- AIM OF THE TASK -
The required output is the exact run of lines below that opens at the line with "- Entweder bei" and closes at the line with "- UI: Ein kleines".

Saved entries
Segment Open
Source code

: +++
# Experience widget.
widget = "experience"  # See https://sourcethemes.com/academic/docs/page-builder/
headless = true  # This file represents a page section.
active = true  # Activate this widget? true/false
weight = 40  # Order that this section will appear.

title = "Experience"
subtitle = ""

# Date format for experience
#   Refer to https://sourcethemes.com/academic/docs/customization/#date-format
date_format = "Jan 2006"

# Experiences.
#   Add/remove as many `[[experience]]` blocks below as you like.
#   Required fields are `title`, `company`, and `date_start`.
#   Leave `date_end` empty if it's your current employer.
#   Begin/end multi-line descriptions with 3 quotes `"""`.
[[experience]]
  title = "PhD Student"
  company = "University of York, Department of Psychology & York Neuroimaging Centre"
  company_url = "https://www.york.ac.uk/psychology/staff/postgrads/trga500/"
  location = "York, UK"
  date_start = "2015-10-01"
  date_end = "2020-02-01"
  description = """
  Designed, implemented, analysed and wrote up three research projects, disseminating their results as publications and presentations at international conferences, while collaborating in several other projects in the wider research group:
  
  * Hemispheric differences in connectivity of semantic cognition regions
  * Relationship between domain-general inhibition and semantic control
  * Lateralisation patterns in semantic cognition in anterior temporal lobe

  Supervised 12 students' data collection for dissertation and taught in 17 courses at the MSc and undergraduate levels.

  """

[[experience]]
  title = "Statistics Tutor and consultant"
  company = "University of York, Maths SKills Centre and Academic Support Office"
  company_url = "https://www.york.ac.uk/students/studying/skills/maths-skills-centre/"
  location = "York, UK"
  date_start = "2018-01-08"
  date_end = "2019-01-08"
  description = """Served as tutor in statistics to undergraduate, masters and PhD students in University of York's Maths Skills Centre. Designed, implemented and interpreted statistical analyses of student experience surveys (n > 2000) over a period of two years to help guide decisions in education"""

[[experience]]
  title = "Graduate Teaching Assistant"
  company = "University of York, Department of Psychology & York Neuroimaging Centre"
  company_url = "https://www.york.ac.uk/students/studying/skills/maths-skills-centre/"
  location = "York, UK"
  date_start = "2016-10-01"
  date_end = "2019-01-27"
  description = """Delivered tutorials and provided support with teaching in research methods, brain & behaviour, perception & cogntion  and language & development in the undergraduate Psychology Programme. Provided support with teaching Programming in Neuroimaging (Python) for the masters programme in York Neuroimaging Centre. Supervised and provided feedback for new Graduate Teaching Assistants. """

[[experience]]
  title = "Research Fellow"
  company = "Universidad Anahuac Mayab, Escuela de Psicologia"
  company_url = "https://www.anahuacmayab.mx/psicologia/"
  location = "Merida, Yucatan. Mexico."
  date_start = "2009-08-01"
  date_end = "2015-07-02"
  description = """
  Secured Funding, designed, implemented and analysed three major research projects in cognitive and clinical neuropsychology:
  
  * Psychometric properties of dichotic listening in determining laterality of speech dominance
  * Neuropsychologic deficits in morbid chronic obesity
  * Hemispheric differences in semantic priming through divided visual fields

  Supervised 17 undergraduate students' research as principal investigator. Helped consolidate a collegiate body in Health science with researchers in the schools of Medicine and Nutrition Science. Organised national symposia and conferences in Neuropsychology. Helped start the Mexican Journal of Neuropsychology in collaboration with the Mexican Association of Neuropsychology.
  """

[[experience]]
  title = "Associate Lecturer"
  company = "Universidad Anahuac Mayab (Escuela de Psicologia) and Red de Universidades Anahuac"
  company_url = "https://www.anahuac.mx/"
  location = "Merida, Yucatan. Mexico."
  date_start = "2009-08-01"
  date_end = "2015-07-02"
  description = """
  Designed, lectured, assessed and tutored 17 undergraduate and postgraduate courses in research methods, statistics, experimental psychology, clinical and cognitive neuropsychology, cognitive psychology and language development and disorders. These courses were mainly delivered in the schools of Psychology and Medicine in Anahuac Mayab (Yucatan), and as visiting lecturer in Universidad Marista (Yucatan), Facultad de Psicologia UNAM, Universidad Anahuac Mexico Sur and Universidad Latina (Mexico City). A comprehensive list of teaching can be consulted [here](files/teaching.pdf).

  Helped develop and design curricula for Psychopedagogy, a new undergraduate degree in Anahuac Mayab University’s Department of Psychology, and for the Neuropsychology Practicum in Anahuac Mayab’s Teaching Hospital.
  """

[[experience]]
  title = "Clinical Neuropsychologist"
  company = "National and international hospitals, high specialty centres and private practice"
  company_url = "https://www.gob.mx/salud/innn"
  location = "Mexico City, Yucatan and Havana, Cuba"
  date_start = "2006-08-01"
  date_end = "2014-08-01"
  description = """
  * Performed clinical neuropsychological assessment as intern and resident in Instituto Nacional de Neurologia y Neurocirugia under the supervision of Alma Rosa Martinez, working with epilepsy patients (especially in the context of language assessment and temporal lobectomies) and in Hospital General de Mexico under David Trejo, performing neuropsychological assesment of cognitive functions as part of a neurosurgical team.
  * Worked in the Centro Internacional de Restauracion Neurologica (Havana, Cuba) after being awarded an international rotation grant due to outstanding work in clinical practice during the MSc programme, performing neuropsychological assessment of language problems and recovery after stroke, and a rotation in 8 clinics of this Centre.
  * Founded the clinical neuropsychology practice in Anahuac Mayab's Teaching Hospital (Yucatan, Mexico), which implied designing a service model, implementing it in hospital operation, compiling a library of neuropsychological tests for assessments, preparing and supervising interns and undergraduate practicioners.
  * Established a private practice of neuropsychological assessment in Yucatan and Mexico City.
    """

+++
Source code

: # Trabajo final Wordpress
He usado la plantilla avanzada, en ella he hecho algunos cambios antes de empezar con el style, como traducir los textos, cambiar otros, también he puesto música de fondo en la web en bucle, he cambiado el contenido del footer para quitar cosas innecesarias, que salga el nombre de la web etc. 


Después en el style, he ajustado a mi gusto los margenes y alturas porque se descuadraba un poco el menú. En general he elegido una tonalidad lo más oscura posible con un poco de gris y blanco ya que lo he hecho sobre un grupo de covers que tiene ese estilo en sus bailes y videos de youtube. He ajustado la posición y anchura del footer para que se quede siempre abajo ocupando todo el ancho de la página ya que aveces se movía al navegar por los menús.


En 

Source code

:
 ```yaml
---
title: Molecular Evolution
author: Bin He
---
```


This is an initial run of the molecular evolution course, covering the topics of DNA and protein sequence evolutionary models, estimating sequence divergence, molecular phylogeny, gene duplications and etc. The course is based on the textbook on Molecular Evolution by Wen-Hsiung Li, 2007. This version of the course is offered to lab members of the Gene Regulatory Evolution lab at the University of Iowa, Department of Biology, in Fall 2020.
Segment Closed
Segment Open
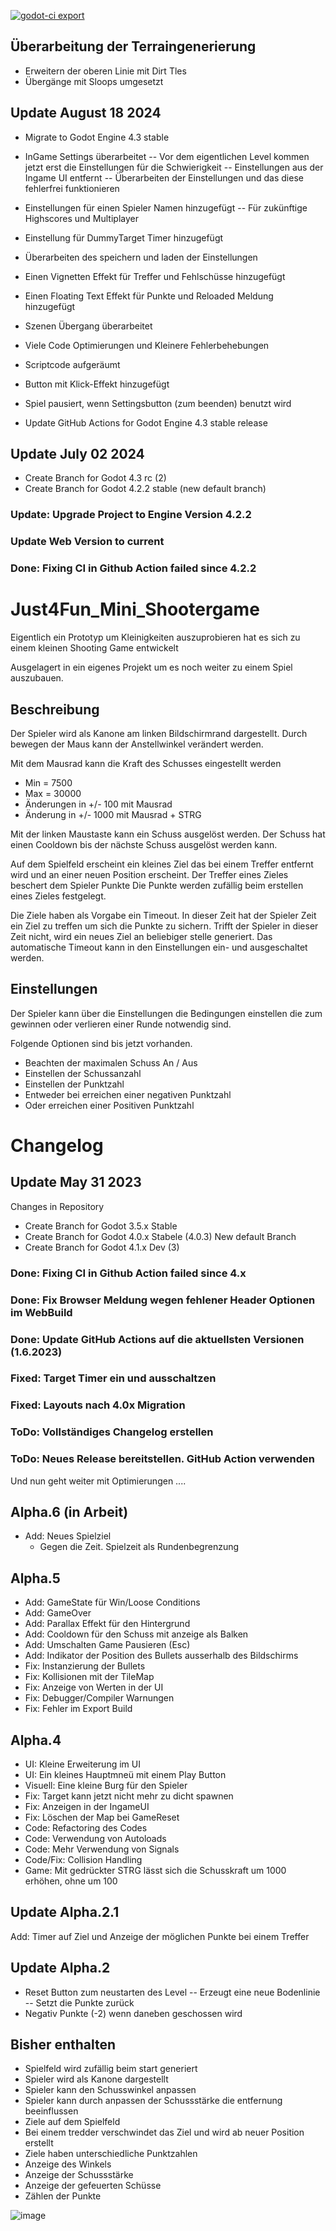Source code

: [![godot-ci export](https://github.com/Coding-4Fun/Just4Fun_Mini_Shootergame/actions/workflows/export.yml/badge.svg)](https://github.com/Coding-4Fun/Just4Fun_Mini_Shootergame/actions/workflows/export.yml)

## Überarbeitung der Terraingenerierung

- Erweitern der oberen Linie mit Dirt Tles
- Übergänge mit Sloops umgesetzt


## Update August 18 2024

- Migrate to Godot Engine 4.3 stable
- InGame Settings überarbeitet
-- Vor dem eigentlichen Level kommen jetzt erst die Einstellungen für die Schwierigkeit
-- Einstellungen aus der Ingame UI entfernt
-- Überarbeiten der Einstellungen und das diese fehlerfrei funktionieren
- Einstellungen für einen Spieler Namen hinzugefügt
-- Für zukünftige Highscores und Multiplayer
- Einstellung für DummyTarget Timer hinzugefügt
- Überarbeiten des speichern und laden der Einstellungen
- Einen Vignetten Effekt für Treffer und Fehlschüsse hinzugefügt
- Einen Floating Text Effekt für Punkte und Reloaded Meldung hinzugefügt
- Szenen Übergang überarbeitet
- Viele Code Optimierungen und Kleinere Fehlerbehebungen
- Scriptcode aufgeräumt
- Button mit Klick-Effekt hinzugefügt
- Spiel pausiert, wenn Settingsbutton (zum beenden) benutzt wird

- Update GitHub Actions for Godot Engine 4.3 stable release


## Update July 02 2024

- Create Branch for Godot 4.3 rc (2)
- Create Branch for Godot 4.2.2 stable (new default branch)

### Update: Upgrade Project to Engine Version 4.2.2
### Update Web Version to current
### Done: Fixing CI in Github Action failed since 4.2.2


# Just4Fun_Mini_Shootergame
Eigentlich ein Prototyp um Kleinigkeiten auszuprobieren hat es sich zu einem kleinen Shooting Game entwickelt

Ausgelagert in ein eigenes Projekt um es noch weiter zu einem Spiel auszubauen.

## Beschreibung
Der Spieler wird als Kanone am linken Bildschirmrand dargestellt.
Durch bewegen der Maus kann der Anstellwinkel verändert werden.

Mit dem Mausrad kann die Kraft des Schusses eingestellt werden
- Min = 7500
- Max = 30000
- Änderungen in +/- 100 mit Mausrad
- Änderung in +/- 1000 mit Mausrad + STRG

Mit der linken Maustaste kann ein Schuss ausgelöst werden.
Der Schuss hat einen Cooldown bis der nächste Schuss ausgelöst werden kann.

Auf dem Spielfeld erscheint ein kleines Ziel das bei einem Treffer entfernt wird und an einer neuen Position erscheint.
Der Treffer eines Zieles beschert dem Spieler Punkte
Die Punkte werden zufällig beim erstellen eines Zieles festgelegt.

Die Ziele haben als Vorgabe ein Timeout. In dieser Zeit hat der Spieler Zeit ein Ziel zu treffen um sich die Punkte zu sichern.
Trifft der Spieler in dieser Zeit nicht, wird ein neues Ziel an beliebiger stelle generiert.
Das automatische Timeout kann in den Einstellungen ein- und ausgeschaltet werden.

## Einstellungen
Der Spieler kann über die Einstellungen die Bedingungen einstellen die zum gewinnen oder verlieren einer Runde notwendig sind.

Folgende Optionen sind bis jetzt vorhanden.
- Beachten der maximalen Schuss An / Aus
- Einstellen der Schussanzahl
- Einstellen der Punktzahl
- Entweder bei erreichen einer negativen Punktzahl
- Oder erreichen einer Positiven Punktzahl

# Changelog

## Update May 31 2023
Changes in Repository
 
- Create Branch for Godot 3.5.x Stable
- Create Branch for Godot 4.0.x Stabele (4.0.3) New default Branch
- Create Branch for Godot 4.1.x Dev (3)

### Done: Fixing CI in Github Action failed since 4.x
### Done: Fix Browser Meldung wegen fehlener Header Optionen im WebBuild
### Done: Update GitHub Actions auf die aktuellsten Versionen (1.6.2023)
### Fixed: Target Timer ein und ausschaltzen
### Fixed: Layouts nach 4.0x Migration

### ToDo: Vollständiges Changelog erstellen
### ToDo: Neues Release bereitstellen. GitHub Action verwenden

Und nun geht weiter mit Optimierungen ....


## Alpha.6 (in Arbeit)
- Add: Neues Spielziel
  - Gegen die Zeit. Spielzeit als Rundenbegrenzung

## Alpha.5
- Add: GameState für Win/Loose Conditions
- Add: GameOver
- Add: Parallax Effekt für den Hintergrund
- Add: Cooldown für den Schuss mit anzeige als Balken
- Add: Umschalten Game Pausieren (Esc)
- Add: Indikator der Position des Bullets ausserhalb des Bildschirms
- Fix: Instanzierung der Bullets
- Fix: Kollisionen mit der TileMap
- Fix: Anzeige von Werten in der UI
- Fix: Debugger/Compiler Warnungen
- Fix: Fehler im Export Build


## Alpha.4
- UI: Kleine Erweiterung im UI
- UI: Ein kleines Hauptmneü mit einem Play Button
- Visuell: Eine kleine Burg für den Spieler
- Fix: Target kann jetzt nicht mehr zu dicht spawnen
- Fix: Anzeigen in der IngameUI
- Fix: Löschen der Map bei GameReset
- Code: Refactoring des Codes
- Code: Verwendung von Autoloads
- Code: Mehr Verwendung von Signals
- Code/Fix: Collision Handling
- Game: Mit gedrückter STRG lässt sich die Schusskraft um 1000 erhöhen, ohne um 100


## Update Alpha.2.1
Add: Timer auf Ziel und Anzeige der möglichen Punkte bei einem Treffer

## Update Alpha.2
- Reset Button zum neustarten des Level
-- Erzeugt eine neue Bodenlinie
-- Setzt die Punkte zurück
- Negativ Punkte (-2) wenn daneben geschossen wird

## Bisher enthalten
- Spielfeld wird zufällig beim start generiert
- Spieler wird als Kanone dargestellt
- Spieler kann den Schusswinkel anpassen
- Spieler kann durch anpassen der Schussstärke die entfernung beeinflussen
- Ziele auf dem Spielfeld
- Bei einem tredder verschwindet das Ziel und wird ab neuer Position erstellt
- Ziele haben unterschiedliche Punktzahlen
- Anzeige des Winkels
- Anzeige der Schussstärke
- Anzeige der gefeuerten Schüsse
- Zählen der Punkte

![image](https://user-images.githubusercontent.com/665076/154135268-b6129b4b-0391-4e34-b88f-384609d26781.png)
Segment Closed
- WORKED SOLUTION -
- Entweder bei erreichen einer negativen Punktzahl
- Oder erreichen einer Positiven Punktzahl

# Changelog

## Update May 31 2023
Changes in Repository
 
- Create Branch for Godot 3.5.x Stable
- Create Branch for Godot 4.0.x Stabele (4.0.3) New default Branch
- Create Branch for Godot 4.1.x Dev (3)

### Done: Fixing CI in Github Action failed since 4.x
### Done: Fix Browser Meldung wegen fehlener Header Optionen im WebBuild
### Done: Update GitHub Actions auf die aktuellsten Versionen (1.6.2023)
### Fixed: Target Timer ein und ausschaltzen
### Fixed: Layouts nach 4.0x Migration

### ToDo: Vollständiges Changelog erstellen
### ToDo: Neues Release bereitstellen. GitHub Action verwenden

Und nun geht weiter mit Optimierungen ....


## Alpha.6 (in Arbeit)
- Add: Neues Spielziel
  - Gegen die Zeit. Spielzeit als Rundenbegrenzung

## Alpha.5
- Add: GameState für Win/Loose Conditions
- Add: GameOver
- Add: Parallax Effekt für den Hintergrund
- Add: Cooldown für den Schuss mit anzeige als Balken
- Add: Umschalten Game Pausieren (Esc)
- Add: Indikator der Position des Bullets ausserhalb des Bildschirms
- Fix: Instanzierung der Bullets
- Fix: Kollisionen mit der TileMap
- Fix: Anzeige von Werten in der UI
- Fix: Debugger/Compiler Warnungen
- Fix: Fehler im Export Build


## Alpha.4
- UI: Kleine Erweiterung im UI
- UI: Ein kleines Hauptmneü mit einem Play Button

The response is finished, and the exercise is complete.